- Passage given
#####
Labatt’s Replica 1840s Brewery

When we was Craft

In 1967, following two years of research, Labatt Breweries of Canada Ltd. built a replica, called The London Brewery, of the 1847 brewery of John Kinder Labatt and Samuel Eccles in London, Ontario. Their brewery had its origins in a brewery built by George Balkwill in 1828 on Simcoe Street. It was later acquired by Samuel Eccles with whom John Labatt partnered in 1847. Eccles exited the partnership in 1853, whence it was called John Labatt Brewery.

The replica was a centennial project, a popular pastime in sunny 1960s Canada: celebrating in one’s unique way the 100th anniversary of Confederation (1867-1967). Many companies had such projects as a way to boost employee morale, and this was Labatt’s.

In craft beer circles of 2019 The London Brewery, which can still be toured in London, seems of little resonance. This is due I believe to a number of factors. First, London, while an important regional centre, is 120 miles from Toronto, the centre of Ontario’s craft brewing culture.

Second, the exhibit commemorates a pre-craft national brewer, now internationally owned (AB In Bev). Big brewers tend not to enter the preoccupations of the craft bubble, shall we say. Many oppose large companies for their size, or scale, really, which never made sense to us, especially as most big brewers now offer some characterful beer, the type craft enthusiasts said they always wanted.*

Third, since 1993 the London Brewery is part of Fanshawe Pioneer Village, so a visit entails visiting the general attraction itself, which will interest only some beer fans of course.

Yet, as I’ve learned even without seeing it, the London Brewery is well worth visiting. A short article by Bryan Andrachuk, linked in this page on Fanshawe’s website, explains the great historical care Labatt’s took in recreating the pioneer brewery, down to sourcing period logs (from old structures) to build it.
#####
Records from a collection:
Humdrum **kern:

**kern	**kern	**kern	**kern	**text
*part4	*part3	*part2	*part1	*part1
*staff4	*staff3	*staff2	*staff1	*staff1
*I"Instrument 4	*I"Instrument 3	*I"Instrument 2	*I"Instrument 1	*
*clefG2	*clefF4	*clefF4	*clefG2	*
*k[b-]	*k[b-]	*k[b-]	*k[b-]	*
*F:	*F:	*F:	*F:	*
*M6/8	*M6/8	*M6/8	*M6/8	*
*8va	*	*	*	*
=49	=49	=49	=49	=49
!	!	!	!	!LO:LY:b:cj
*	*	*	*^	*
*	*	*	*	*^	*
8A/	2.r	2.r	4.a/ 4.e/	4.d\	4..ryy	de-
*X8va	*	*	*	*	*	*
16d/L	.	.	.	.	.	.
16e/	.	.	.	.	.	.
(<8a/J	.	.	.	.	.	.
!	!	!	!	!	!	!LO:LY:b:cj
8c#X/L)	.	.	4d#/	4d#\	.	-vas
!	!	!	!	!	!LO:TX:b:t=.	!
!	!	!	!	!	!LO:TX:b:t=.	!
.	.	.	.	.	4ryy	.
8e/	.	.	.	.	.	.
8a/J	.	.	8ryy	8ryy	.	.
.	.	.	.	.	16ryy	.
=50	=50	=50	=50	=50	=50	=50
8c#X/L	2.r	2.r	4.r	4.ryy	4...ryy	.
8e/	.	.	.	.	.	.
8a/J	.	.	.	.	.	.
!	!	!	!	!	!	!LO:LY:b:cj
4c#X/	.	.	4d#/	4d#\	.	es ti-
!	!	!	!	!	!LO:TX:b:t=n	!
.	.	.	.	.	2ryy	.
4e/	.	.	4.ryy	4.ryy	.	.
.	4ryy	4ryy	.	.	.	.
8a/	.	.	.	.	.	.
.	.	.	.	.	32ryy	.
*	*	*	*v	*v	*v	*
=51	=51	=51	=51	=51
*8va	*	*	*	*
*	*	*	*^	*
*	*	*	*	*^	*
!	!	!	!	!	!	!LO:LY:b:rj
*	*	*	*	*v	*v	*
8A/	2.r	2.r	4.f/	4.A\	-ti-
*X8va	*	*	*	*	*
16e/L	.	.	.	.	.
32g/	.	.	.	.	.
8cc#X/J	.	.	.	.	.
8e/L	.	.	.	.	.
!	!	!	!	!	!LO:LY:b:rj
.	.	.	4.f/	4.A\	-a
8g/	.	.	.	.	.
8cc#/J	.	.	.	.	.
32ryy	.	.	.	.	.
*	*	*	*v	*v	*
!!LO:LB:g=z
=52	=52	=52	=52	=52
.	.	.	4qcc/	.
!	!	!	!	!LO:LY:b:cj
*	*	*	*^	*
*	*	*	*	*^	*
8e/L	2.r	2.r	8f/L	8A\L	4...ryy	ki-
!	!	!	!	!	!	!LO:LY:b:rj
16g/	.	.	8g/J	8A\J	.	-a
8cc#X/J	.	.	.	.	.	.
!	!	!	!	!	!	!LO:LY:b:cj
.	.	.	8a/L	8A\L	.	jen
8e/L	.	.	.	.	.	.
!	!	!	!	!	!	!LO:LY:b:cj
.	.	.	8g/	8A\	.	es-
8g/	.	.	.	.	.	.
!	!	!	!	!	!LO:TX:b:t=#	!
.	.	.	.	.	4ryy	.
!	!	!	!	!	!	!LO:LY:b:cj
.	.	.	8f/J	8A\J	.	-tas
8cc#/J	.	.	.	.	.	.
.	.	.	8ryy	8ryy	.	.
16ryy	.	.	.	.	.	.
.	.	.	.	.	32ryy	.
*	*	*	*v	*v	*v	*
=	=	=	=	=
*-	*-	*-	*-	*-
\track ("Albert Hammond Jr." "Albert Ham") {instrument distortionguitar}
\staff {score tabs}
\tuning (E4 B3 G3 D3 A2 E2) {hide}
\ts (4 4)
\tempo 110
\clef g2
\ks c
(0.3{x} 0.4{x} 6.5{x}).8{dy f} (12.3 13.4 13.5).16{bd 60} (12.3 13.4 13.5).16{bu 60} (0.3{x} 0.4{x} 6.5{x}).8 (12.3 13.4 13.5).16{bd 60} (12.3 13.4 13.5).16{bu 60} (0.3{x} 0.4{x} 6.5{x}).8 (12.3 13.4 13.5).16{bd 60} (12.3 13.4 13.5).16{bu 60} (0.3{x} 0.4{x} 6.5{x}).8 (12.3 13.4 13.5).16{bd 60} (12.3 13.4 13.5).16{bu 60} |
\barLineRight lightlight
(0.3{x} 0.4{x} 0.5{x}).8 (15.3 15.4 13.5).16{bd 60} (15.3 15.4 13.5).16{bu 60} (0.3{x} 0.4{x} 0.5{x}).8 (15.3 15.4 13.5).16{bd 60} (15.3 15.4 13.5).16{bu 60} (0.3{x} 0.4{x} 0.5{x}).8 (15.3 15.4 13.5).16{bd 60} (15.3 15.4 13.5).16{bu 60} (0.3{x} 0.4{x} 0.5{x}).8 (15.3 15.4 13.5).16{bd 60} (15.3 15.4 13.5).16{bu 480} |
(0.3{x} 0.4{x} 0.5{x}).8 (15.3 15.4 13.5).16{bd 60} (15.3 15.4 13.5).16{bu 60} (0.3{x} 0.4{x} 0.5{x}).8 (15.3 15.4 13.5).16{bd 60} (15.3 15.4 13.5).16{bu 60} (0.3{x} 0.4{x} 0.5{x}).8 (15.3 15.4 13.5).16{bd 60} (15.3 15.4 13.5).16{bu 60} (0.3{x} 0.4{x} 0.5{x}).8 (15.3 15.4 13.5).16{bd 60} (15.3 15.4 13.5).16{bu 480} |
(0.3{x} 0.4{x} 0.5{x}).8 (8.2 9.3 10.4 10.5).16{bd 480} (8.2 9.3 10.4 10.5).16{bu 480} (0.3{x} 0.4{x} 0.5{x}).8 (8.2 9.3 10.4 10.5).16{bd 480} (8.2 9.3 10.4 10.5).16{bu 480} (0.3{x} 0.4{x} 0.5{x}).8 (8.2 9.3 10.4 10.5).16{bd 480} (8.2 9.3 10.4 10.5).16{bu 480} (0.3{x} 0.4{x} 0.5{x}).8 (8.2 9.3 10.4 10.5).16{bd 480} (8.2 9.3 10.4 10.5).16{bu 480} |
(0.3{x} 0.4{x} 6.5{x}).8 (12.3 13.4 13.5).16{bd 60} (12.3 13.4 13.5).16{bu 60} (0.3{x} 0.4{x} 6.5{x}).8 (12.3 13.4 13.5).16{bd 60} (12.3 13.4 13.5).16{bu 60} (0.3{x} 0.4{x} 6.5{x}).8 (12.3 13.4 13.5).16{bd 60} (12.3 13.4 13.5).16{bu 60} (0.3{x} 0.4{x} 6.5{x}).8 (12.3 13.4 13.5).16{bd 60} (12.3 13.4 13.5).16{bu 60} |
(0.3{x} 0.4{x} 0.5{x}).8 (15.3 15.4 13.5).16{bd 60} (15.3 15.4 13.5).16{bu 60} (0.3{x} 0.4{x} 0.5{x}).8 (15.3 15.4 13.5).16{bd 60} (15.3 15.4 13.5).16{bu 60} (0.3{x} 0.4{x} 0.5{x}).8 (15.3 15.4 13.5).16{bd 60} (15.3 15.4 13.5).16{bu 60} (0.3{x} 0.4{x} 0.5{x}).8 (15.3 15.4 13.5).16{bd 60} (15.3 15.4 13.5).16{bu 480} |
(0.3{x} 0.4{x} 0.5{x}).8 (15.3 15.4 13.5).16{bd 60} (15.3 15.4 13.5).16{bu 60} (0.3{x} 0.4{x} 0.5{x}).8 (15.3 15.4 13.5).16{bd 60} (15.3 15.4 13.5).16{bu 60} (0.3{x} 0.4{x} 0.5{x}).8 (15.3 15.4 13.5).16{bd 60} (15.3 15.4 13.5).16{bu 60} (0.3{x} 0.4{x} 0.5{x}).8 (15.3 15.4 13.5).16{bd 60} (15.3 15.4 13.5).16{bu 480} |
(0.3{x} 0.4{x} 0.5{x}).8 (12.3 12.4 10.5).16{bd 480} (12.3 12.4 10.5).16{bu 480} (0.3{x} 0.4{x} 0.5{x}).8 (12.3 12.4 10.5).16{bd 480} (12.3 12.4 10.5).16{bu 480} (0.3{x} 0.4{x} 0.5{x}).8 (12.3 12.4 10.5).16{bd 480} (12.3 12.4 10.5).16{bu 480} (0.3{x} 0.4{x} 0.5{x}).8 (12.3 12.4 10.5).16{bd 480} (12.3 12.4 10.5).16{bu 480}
#####
- Task requirements
In the passage on Labatt's replica brewery, who built the brewery that the 1847 Labatt and Eccles brewery grew out of, and in what year?

- Result below
George Balkwill built it in 1828 on Simcoe Street.